*Tarefas:*
A. Troque "réu" por "acusado" no trecho do texto sobre a denúncia contra Bolsonaro entre "No artigo de" e "discursava na Câmara.", inclusive, e reproduza o trecho com essa mudança.
B. Diga se cada afirmação está de acordo com o texto sobre a denúncia contra Bolsonaro. Justifique com as palavras exatas do texto: (i) A 1ª turma do STF tornou Bolsonaro réu em duas ações penais; (ii) O discurso de Bolsonaro no plenário ocorreu em 9 de dezembro de 2015; (iii) O jogador Wescley acabou não sendo contratado pelo Ceará.

+++ Texto da página

Exemplo: Por incitação ao estupro, Bolsonaro torna-se réu

*Arruda Bastos

Exemplo: Por incitação ao estupro, Bolsonaro torna-se réu

Abordei em artigos anteriores o tema do estupro no Brasil. No primeiro, intitulado Estupro é estupro e ponto final, comentei o episódio dantesco do estupro coletivo na cidade do Rio de Janeiro. Já no segundo, tratei do caso do jogador de futebol Wescley, que, na época, estava para ser contratado pelo Ceará Sporting Club, mesmo respondendo à denuncia de estupro e agressão contra a namorada (Wescley: suspeita de estupro não pode ser desprezada). Infelizmente, o jogador foi contratado e já estreou na série B, enquanto eu continuo com o meu pensamento: foi um verdadeiro desatino do meu time do coração. 

No artigo de hoje, trato da decisão da 1ª turma do STF (Supremo Tribunal Federal) que aceitou a denúncia contra o deputado federal Jair Bolsonaro (PSC-RJ) e o tornou réu em duas ações penais. Ele responderá por incitação ao crime de estupro e a uma queixa-crime por injúria à deputada federal Maria do Rosário (PT-RJ) ocorrida enquanto discursava na Câmara.

Relembremos o fato: Bolsonaro, em discurso no plenário da Câmara dos Deputados, em 9 de dezembro de 2014, disse que só não estuprava a deputada federal Maria do Rosário porque ela não merecia. O pronunciamento na época causou grande revolta por parte da sociedade e principalmente das entidades que batalham contra a cultura do estupro no Brasil.

++++++
+++ Dados exibidos

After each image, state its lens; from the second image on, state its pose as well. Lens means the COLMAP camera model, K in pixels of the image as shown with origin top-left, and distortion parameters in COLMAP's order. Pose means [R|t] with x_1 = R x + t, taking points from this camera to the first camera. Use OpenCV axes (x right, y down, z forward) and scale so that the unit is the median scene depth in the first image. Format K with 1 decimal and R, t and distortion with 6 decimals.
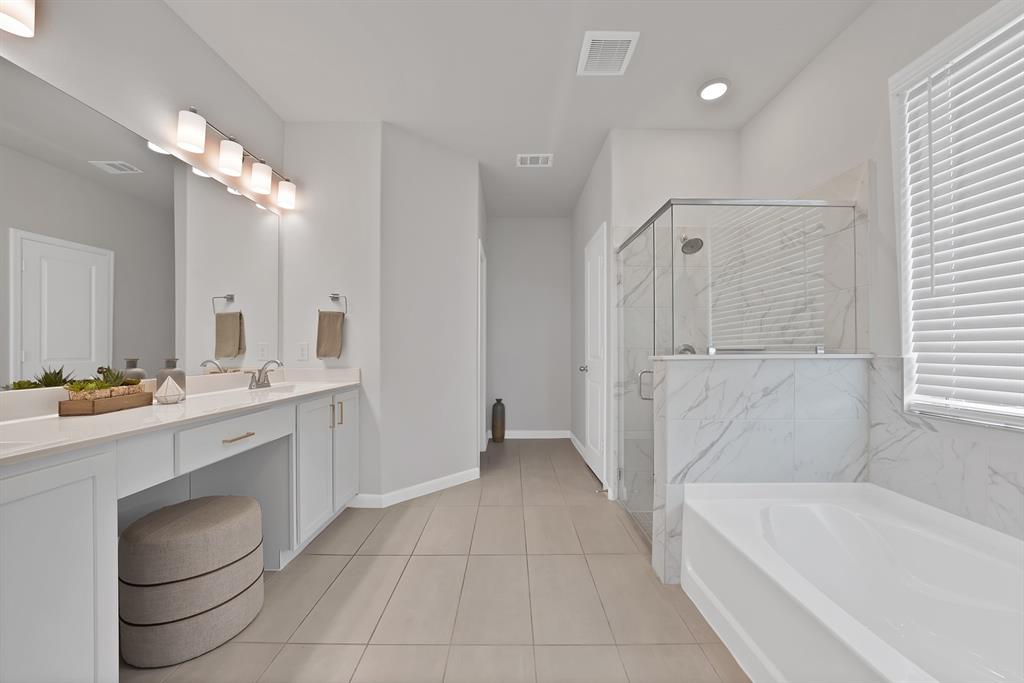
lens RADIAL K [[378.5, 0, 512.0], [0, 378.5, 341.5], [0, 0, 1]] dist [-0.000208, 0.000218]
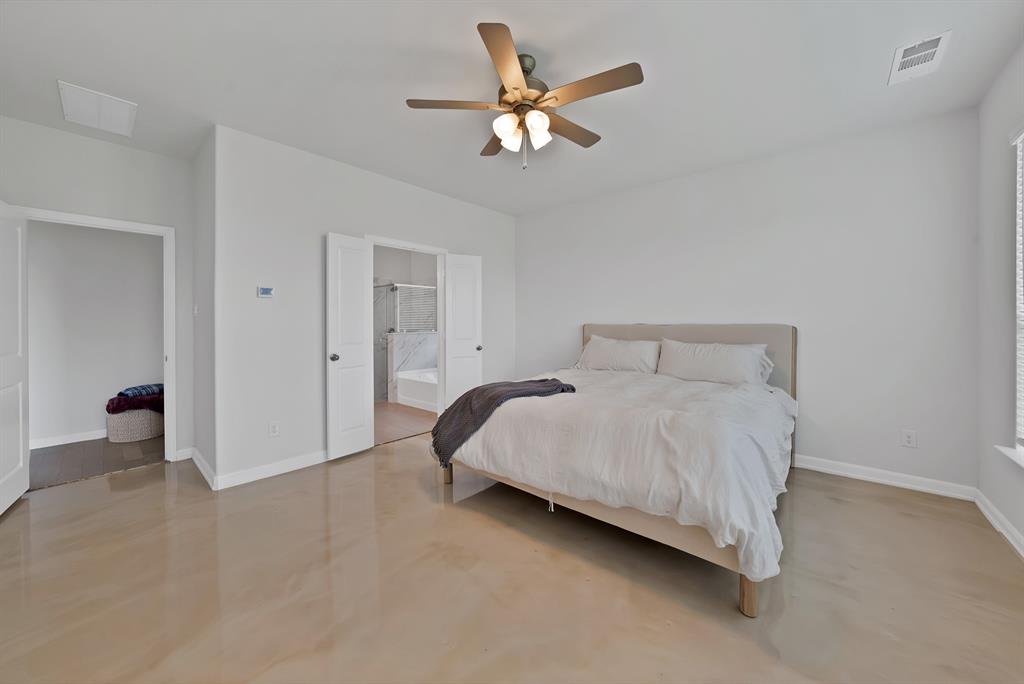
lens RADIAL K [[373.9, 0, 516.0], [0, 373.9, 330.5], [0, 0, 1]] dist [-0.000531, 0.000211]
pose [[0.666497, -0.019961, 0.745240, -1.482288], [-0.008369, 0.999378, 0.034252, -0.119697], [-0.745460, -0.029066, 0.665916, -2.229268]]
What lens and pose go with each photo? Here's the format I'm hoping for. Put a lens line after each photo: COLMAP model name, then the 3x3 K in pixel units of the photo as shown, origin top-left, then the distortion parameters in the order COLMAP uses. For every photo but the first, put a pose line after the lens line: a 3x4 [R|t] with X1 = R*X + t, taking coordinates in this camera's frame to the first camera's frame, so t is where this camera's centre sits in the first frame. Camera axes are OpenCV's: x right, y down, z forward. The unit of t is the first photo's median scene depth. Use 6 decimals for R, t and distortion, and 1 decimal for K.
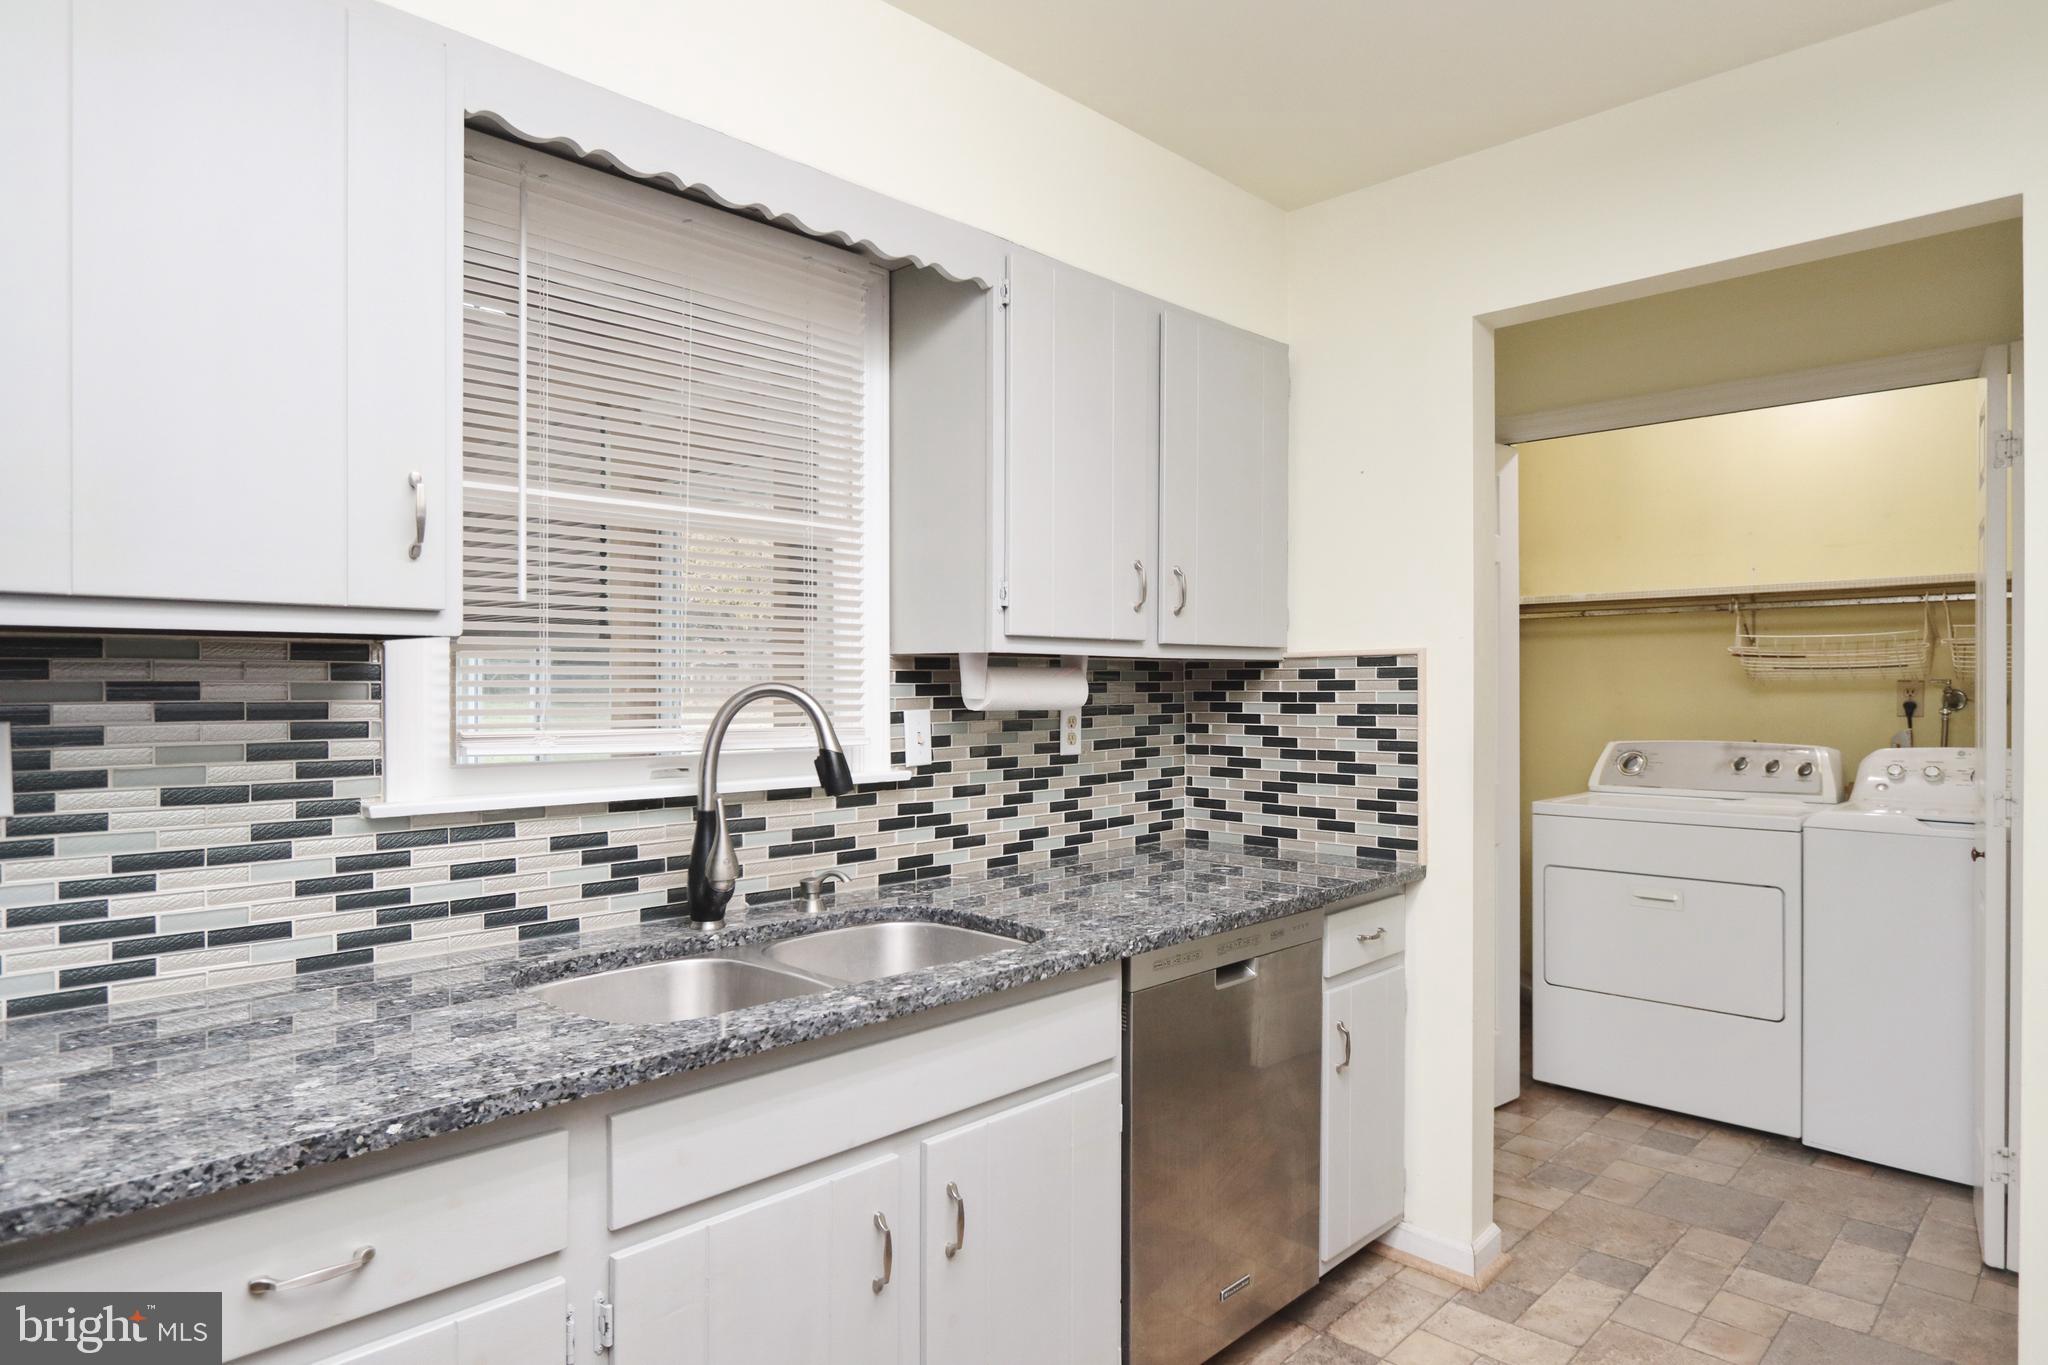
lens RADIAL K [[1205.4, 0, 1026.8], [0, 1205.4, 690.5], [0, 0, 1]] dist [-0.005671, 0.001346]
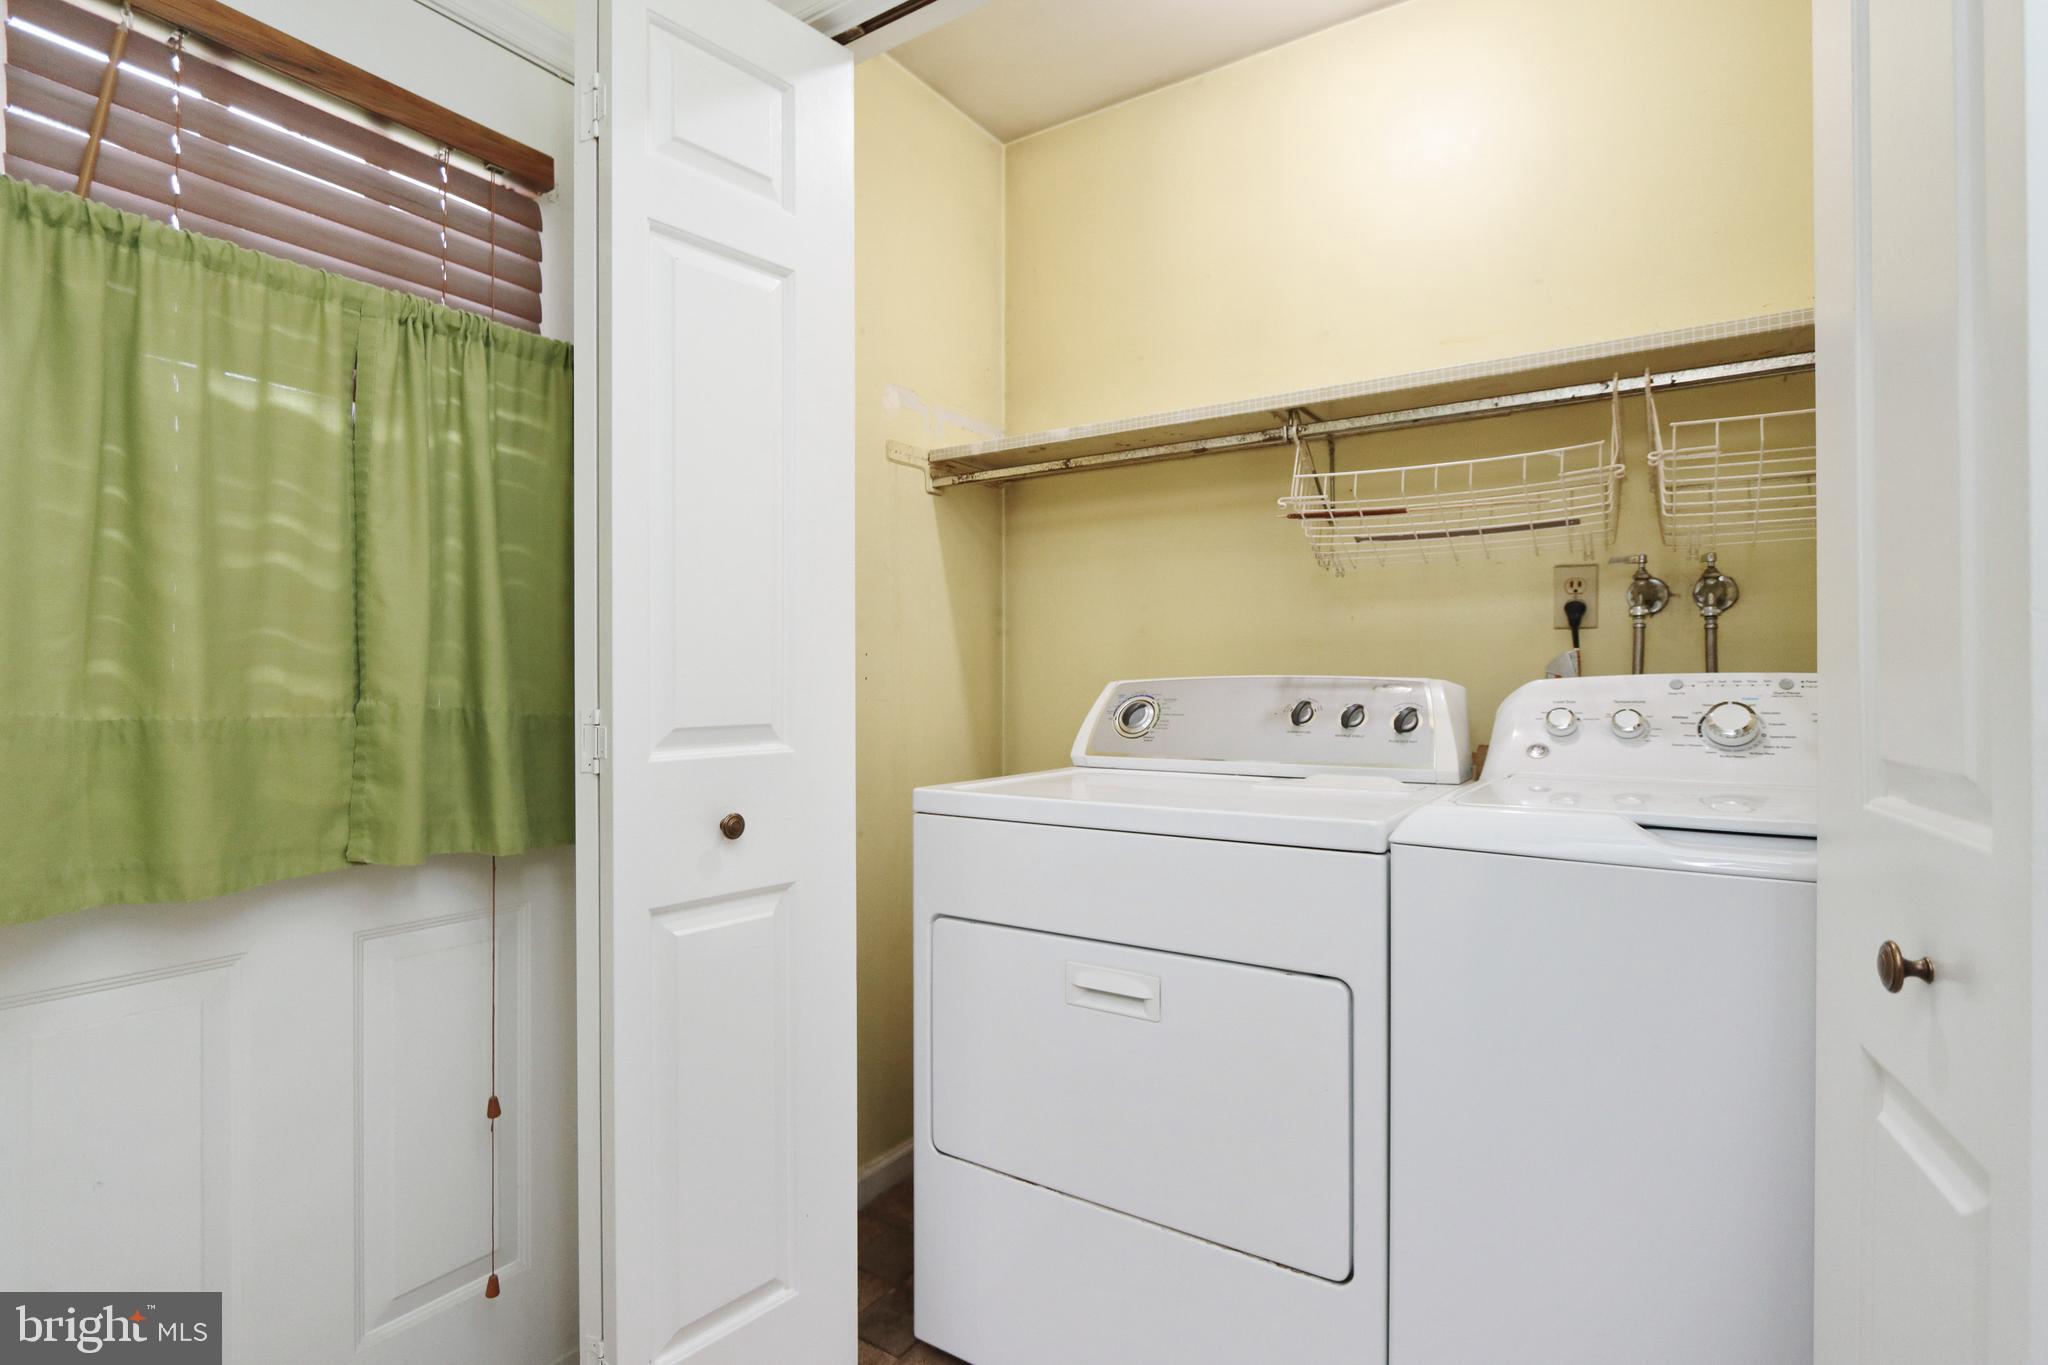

++++++

*Resultados em ordem:*
A.
No artigo de hoje, trato da decisão da 1ª turma do STF (Supremo Tribunal Federal) que aceitou a denúncia contra o deputado federal Jair Bolsonaro (PSC-RJ) e o tornou acusado em duas ações penais. Ele responderá por incitação ao crime de estupro e a uma queixa-crime por injúria à deputada federal Maria do Rosário (PT-RJ) ocorrida enquanto discursava na Câmara.

B.
(i) Sim: "o tornou réu em duas ações penais".
(ii) Não: "em 9 de dezembro de 2014".
(iii) Não: "Infelizmente, o jogador foi contratado e já estreou na série B".